L’installation Carespace #1 (2022) a été réalisé en collaboration avec Charles-Antoine Fréchette. Elle a été conçue comme un espace d’hospitalité offrant un moment de répit et de bien-être loin de l’agitation afin de prendre soin des autres, de soi et du vivant à travers une expérience artistique. Les visiteuses et visiteur sont invité.e.s à parcourir l’espace, à interagir avec les différents éléments vivants et non-vivants qui s’y retrouvent. De plus, l’œuvre sollicite les cinq sens. On peut écouter une bande audio binaurale qui entraîne l’auditrice et l’auditeur, en position allongée, à vivre une expérience contemplative et apaisante à travers un territoire sonore concret. On peut faire un parallèle avec le travail de la compositrice Hildegarde Westerkamp. À travers ses pièces, Westerkamp emmène les personnes dans des « promenades sonores » pour stimuler une écoute consciente.

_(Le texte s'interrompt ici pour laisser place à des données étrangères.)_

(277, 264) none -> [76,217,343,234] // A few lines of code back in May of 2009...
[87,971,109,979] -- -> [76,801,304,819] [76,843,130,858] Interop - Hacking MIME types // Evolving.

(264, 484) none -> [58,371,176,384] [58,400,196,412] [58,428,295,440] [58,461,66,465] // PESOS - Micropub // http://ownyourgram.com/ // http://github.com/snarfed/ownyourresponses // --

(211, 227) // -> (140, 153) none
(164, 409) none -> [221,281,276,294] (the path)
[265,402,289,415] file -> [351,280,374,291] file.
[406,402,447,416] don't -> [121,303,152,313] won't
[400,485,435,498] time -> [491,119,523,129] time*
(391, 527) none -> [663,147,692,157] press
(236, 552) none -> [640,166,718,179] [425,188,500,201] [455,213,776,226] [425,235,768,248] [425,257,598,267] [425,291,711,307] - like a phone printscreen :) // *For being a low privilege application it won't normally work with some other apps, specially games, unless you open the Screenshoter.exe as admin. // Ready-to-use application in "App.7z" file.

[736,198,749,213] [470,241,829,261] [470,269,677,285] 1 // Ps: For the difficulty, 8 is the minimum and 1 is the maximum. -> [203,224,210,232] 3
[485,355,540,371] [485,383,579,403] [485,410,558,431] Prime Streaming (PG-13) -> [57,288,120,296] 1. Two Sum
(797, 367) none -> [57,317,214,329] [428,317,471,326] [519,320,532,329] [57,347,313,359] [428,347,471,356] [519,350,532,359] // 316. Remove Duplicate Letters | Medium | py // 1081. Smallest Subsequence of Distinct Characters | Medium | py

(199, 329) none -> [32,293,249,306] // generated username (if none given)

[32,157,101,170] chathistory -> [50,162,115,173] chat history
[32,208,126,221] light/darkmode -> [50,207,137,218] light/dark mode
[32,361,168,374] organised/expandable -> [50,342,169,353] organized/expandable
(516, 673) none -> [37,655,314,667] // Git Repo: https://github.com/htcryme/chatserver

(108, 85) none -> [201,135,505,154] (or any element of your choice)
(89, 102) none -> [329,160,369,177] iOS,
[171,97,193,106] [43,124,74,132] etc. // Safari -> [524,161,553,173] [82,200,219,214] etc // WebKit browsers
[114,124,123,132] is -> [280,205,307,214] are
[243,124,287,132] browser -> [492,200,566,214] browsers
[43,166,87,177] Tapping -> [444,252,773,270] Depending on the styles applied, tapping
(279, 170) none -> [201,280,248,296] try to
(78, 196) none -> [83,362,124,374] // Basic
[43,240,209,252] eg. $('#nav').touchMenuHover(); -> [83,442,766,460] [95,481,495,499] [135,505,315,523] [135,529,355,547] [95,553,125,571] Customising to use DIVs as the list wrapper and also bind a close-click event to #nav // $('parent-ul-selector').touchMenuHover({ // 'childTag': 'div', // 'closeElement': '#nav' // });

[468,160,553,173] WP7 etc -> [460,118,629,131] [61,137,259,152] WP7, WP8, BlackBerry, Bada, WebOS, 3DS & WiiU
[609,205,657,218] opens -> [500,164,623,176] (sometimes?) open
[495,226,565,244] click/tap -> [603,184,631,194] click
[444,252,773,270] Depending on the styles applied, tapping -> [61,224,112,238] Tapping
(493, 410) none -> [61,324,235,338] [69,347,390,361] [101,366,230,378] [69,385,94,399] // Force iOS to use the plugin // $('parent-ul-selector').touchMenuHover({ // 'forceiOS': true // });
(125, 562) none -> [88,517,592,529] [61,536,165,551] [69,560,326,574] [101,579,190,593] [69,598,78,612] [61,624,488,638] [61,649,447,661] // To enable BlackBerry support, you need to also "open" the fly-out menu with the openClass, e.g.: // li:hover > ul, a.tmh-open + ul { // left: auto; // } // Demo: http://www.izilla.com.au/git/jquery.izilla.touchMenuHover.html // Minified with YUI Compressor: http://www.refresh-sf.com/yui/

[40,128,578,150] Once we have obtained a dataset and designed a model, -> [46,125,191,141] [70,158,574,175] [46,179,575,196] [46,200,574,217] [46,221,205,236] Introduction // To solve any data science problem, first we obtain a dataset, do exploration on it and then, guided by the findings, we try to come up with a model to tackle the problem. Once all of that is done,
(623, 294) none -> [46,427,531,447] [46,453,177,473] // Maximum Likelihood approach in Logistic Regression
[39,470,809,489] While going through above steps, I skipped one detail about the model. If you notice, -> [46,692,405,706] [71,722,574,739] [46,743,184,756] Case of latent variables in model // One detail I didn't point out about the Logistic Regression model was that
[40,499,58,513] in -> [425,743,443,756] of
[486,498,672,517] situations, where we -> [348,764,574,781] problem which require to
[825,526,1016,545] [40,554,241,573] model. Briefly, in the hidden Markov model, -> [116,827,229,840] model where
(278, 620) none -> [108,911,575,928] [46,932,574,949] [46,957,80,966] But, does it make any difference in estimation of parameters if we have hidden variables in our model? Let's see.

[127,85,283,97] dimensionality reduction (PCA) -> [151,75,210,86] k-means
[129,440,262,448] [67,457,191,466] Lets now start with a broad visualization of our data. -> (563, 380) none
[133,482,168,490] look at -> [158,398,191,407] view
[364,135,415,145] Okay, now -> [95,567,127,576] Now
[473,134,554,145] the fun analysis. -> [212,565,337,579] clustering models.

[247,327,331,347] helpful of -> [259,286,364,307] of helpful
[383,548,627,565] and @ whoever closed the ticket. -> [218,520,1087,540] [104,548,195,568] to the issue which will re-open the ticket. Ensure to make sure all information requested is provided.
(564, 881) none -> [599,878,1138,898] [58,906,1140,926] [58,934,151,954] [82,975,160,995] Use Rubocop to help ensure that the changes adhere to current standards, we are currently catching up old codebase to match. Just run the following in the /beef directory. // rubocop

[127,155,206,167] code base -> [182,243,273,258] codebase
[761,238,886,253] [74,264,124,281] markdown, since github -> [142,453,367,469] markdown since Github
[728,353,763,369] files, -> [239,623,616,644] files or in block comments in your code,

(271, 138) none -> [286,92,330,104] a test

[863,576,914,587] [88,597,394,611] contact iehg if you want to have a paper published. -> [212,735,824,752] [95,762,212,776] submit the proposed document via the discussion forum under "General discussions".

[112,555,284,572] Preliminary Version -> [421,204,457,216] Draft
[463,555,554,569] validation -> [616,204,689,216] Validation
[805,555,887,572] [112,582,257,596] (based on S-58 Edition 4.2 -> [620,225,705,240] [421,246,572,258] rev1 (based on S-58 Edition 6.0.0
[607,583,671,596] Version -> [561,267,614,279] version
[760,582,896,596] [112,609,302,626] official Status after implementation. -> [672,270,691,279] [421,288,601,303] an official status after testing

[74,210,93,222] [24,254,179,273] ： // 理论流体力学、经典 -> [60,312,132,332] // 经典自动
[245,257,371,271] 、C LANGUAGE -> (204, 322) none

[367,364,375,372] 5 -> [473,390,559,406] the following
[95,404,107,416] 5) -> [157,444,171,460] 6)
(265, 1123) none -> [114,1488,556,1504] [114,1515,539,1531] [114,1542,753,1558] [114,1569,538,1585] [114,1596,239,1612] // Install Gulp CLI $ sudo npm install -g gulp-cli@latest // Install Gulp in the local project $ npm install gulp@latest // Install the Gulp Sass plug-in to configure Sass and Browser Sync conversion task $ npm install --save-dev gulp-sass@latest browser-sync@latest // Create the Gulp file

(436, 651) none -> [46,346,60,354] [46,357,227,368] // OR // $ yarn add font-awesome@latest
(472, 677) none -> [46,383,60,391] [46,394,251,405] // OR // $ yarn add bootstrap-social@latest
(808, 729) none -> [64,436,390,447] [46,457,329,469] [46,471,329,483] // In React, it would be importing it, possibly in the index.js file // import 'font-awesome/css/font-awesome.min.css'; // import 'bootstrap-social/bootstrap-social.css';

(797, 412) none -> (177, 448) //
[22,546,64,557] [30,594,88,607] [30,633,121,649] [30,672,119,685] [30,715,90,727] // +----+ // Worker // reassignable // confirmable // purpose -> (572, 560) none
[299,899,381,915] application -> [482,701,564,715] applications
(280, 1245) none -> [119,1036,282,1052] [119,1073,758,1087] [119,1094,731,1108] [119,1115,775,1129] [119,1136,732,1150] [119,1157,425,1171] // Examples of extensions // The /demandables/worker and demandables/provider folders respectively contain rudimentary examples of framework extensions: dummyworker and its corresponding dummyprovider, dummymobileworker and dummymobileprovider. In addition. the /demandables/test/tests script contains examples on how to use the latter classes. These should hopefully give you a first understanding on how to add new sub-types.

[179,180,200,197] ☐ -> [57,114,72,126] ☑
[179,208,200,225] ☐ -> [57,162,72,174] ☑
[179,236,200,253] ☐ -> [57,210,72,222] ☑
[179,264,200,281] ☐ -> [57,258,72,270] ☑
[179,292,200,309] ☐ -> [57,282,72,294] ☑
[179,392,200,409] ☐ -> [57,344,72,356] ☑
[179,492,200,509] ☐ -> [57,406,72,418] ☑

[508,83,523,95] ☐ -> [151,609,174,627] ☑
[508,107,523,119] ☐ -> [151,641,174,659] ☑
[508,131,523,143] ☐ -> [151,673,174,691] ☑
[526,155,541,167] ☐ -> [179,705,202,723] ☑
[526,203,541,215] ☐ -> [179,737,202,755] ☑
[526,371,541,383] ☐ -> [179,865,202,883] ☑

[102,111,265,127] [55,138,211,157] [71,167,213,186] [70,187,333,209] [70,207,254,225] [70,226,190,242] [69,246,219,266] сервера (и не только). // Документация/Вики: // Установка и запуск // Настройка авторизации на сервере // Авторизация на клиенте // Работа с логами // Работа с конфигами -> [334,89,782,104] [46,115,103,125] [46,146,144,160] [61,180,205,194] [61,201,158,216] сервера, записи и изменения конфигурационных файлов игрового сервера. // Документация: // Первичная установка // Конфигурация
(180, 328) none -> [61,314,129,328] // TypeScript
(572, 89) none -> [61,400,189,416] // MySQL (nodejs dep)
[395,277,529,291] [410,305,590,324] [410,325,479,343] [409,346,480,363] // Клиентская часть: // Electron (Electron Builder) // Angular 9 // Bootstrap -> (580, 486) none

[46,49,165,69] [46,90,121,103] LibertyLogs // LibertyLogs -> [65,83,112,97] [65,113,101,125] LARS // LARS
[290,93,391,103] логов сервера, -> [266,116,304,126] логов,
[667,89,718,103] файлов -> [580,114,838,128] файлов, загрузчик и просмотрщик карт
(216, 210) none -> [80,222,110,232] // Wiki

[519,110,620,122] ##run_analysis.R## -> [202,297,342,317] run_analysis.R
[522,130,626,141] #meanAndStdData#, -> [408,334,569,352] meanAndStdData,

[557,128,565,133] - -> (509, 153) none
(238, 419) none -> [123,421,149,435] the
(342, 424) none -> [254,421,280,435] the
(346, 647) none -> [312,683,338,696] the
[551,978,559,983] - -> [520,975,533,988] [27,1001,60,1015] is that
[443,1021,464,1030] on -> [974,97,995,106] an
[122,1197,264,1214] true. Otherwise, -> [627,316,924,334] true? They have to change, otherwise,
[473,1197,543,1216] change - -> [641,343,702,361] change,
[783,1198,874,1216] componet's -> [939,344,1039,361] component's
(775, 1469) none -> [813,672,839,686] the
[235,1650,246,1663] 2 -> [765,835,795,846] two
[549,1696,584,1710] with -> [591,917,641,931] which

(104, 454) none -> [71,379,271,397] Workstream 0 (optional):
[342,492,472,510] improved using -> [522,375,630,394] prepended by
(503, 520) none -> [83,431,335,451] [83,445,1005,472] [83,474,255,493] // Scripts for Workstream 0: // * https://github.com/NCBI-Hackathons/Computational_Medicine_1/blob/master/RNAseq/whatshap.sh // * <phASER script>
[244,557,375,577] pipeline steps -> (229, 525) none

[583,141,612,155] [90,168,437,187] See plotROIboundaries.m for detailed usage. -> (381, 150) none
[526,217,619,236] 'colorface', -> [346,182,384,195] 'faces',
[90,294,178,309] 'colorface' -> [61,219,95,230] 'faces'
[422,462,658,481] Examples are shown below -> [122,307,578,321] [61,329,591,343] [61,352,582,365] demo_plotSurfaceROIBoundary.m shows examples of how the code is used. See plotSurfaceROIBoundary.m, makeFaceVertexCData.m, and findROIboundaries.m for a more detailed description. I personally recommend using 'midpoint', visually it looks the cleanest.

Le travail d'argile en atelier fait également appel à un aspect thérapeutique dans ma pratique : la lenteur, la présence, le geste et la mémoire de la terre. Elle rappelle le lien avec la terre, mais évoque aussi pour moi les cataplasmes d’argile que je me faisais lors de mes traitements contre le cancer du sein. C’est aussi une autre façon, pour moi, de valoriser les savoir-faire artisanaux et à rejeter la dichotomie entre l’art et l’artisanat.
Dans le désir de trouver une plus grande autonomie corporelle et psychologique, je souhaite me (ré)approprier les savoir-faire médicinaux botaniques et holistiques des femmes. Mon processus de création est donc quotidiennement nourri par l’apprentissage de ces savoirs, afin de contribuer à leur transmission. Je fais ces recherches à travers divers ouvrages, la fréquentation de cercles de partage entre femmes ou bien d’échanges entre sœurs sorcières, et par l’entremise d’expériences personnelles en immersion dans la nature. C’est en entrant en contact avec la nature, en observant ces cycles , ces saisons, et les particularités de chaque espèce que je tisse davantage de lien avec elle. Je me demande comment il est possible d’élaborer des formes de collaborations artistiques interespèces permettant de conjuguer art et soin ?
Dans ma pratique, j'accorde autant d'importance au processus de création qu'à la production d'un objet final. C'est pourquoi, mon projet est alimenté à même l'existence par un va-et-vient entre l'art et la vie. C'est à travers une forme de documentation auto-ethnographique ( textes, photos, vidéos) et d'un point de vue situé que j'exprime mes réminiscences liées au traitements médicaux. La pratique régulière de la méditation m'accompagne dans le processus ainsi que des rituels performatifs d'auto-soin.
La designer Serina Tarhanian s’intéresse aux pratiques de santé collaborative et alternative. Elle a réalisé des outils qui servent à créer des rituels d’échanges microbiotiques qui facilite une expérience sensorielle et de guérison. J’envisage aussi de mettre en place au sein de mon installation des cercles de partage collectif et des rituels afin de transmettre des savoirs botaniques et holistiques concernant les plantes médicinales. Je suis également influencé par le travail de Massimo Guerrera qui explore la relation entre le corps et l’esprit, l’artistique et le spirituel à travers l’installation. De plus, il convie les visiteuses et visiteurs à participer à différents rituels qu’il met en place au sein de l’espace d’exposition.